Partially Observable Markov Decision Processes for Spoken Dialogue Systems

Steve Young
University of Cambridge

Abstract

Current spoken dialogue systems (SDS) typically employ hand-crafted decision networks or flow-charts to determine what action to take at each point in a conversation. The result is a system which is fragile to speech recognition errors and which is unable to adapt and learn from experience. There are two key features needed to build robust and adaptable spoken dialogue systems. Firstly, the system must have an explicit mechanism for modelling uncertainty and, secondly, the system must have an objective measure of dialogue success which can be used as the basis of policy optimisation. The framework of Partially Observable Markov Decision Processes (POMDPs) provides both of these. The talk will begin with a simple example to illustrate the underlying principles and potential advantage of the POMDP approach. POMDPs provide a Bayesian model of belief and a principled mathematical framework for modelling uncertainty.

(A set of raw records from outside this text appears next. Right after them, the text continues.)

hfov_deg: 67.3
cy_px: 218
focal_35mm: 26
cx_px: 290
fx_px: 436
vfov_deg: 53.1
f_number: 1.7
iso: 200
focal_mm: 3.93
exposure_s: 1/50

They can be trained from real data and they yield policies which can be optimised using reinforcement learning. However, exact belief update and policy optimisation algorithms are intractable and as a result there are many issues inherent in scaling POMDP-based systems to handle real-world tasks. Therefore, the main part of the talk will focus on some of the recent work conducted in the Dialogue Systems Group at Cambridge to develop ways of scaling POMDPs to allow them to be used in practical real-world dialogue systems. Two specific systems will be outlined and performance results from user trials will be presented. The talk will conclude by summarising the main issues which need further work.